- Compare and contrast the techniques that scientists use to view and understand brain structures and functions.
One problem in understanding the brain is that it is difficult to get a good picture of what is going on inside it. But there are a variety of empirical methods that allow scientists to look at brains in action, and the number of possibilities has increased dramatically in recent years with the introduction of new neuroimaging techniques. In this section we will consider the various techniques that psychologists use to learn about the brain. Each of the different techniques has some advantages, and when we put them together, we begin to get a relatively good picture of how the brain functions and which brain structures control which activities.
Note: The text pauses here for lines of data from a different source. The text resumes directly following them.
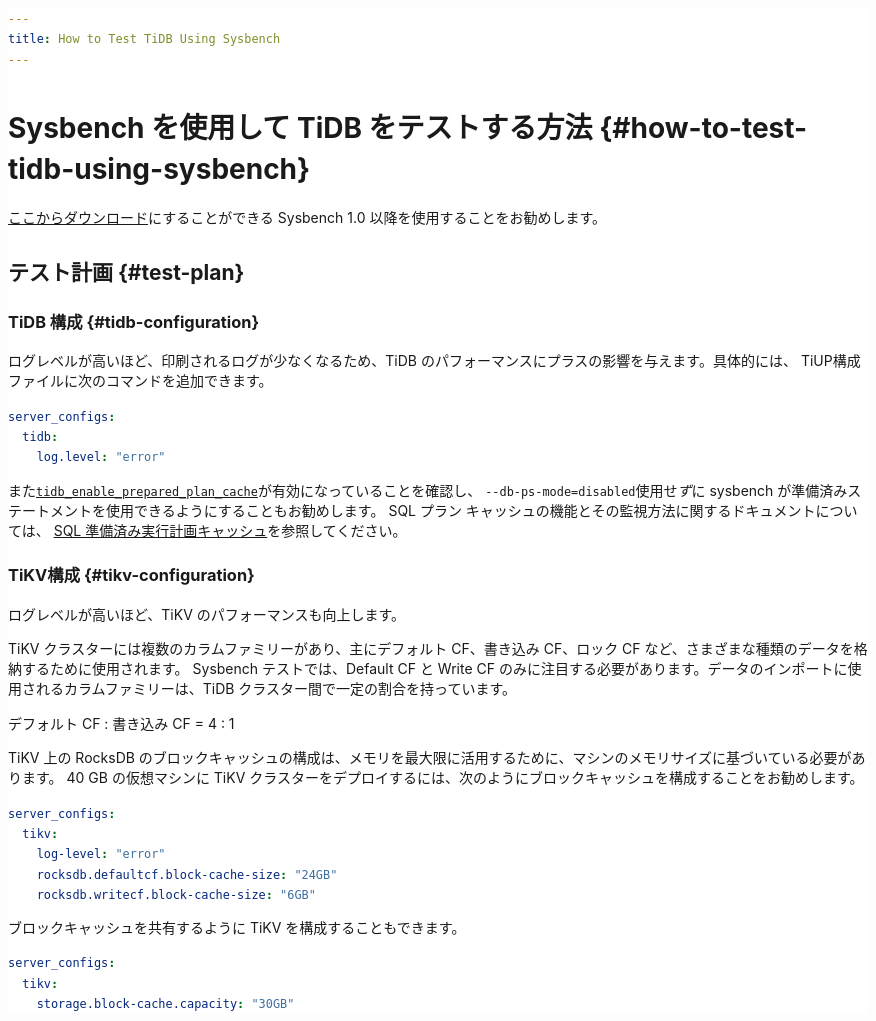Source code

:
 ```yaml
---
title: How to Test TiDB Using Sysbench
---
```


# Sysbench を使用して TiDB をテストする方法 {#how-to-test-tidb-using-sysbench}

[ここからダウンロード](https://github.com/akopytov/sysbench/releases/tag/1.0.20)にすることができる Sysbench 1.0 以降を使用することをお勧めします。

## テスト計画 {#test-plan}

### TiDB 構成 {#tidb-configuration}

ログレベルが高いほど、印刷されるログが少なくなるため、TiDB のパフォーマンスにプラスの影響を与えます。具体的には、 TiUP構成ファイルに次のコマンドを追加できます。

```yaml
server_configs:
  tidb:
    log.level: "error"
```

また[`tidb_enable_prepared_plan_cache`](/system-variables.md#tidb_enable_prepared_plan_cache-new-in-v610)が有効になっていることを確認し、 `--db-ps-mode=disabled`使用せ*ず*に sysbench が準備済みステートメントを使用できるようにすることもお勧めします。 SQL プラン キャッシュの機能とその監視方法に関するドキュメントについては、 [SQL 準備済み実行計画キャッシュ](/sql-prepared-plan-cache.md)を参照してください。

### TiKV構成 {#tikv-configuration}

ログレベルが高いほど、TiKV のパフォーマンスも向上します。

TiKV クラスターには複数のカラムファミリーがあり、主にデフォルト CF、書き込み CF、ロック CF など、さまざまな種類のデータを格納するために使用されます。 Sysbench テストでは、Default CF と Write CF のみに注目する必要があります。データのインポートに使用されるカラムファミリーは、TiDB クラスター間で一定の割合を持っています。

デフォルト CF : 書き込み CF = 4 : 1

TiKV 上の RocksDB のブロックキャッシュの構成は、メモリを最大限に活用するために、マシンのメモリサイズに基づいている必要があります。 40 GB の仮想マシンに TiKV クラスターをデプロイするには、次のようにブロックキャッシュを構成することをお勧めします。

```yaml
server_configs:
  tikv:
    log-level: "error"
    rocksdb.defaultcf.block-cache-size: "24GB"
    rocksdb.writecf.block-cache-size: "6GB"
```

ブロックキャッシュを共有するように TiKV を構成することもできます。

```yaml
server_configs:
  tikv:
    storage.block-cache.capacity: "30GB"
```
Perhaps the most immediate approach to visualizing and understanding the structure of the brain is to directly analyze the brains of human cadavers. When Albert Einstein died in 1955, his brain was removed and stored for later analysis. Researcher Marian Diamond (1999) 1 later analyzed a section of the Einstein’s cortex to investigate its characteristics. Diamond was interested in the role of glia, and she hypothesized that the ratio of glial cells to neurons was an important determinant of intelligence. To test this hypothesis, she compared the ratio of glia to neurons in Einstein’s brain with the ratio in the preserved brains of 11 other more “ordinary” men. However, Diamond was able to find support for only part of her research hypothesis. Although she found that Einstein’s brain had relatively more glia in all the areas that she studied than did the control group, the difference was only statistically significant in one of the areas she tested. Diamond admits a limitation in her study is that she had only one Einstein to compare with 11 ordinary men.